■ **TASK STATEMENT**: Two lines mark the range in the entries below: the one holding "Rendered at 1500 by 1125 pixels." and the one holding "list [128, 299, 1372, 1014]". Set down those two and all lines between them, exactly.
### SOURCE DATA ###
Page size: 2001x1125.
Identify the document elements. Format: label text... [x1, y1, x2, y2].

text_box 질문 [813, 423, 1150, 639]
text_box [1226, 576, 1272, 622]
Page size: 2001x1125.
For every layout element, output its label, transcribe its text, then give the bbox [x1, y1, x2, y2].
###
### SOURCE DATA ###
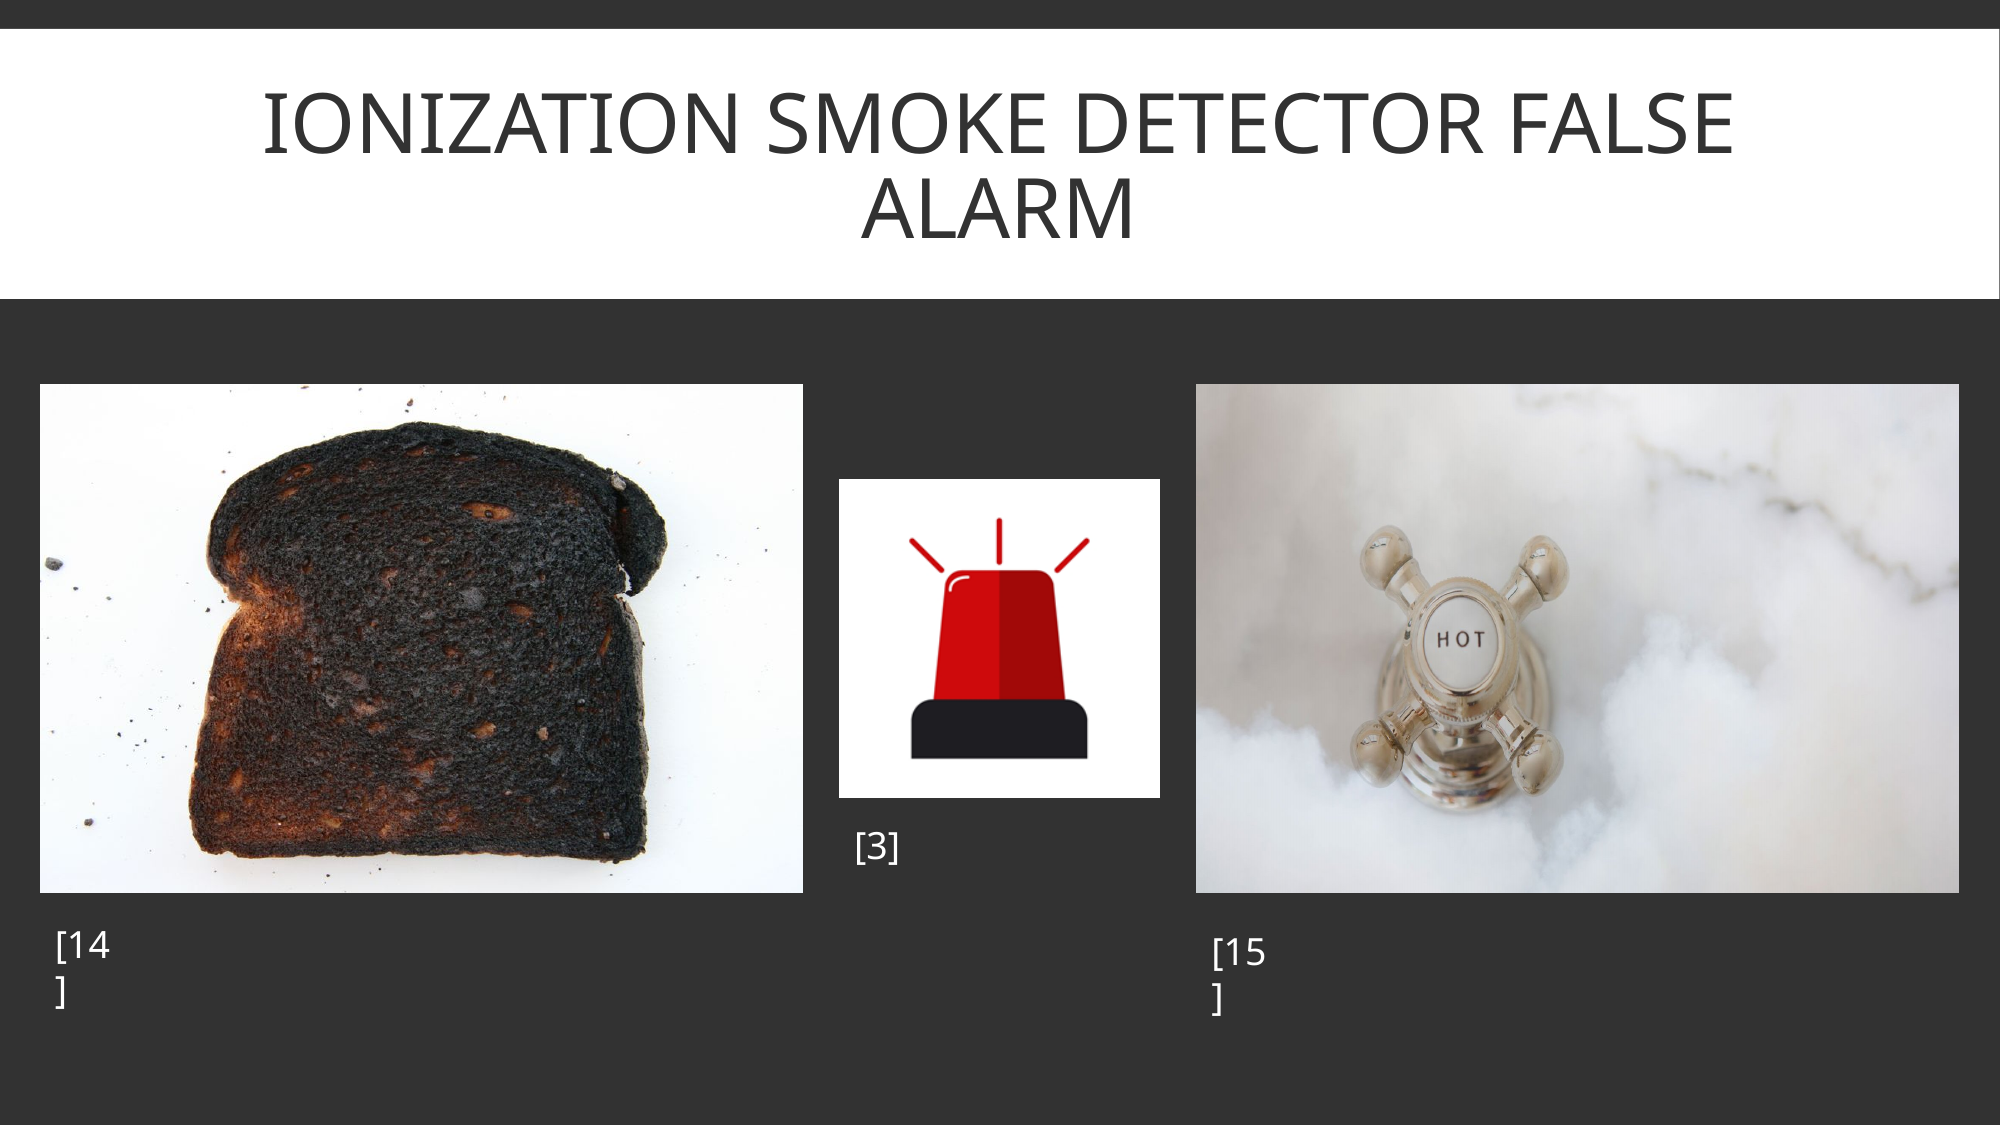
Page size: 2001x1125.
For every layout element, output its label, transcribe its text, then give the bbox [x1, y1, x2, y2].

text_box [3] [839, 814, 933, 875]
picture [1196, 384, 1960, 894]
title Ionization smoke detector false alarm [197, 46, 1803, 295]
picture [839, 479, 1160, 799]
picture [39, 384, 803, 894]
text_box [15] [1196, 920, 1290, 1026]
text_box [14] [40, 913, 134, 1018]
###
### SOURCE DATA ###
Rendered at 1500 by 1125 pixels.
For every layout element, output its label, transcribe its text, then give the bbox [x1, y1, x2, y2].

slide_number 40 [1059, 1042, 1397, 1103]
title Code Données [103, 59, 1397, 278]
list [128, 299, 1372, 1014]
###
■ **SOLUTION FOR THIS TASK**:
Rendered at 1500 by 1125 pixels.
For every layout element, output its label, transcribe its text, then give the bbox [x1, y1, x2, y2].

slide_number 40 [1059, 1042, 1397, 1103]
title Code Données [103, 59, 1397, 278]
list [128, 299, 1372, 1014]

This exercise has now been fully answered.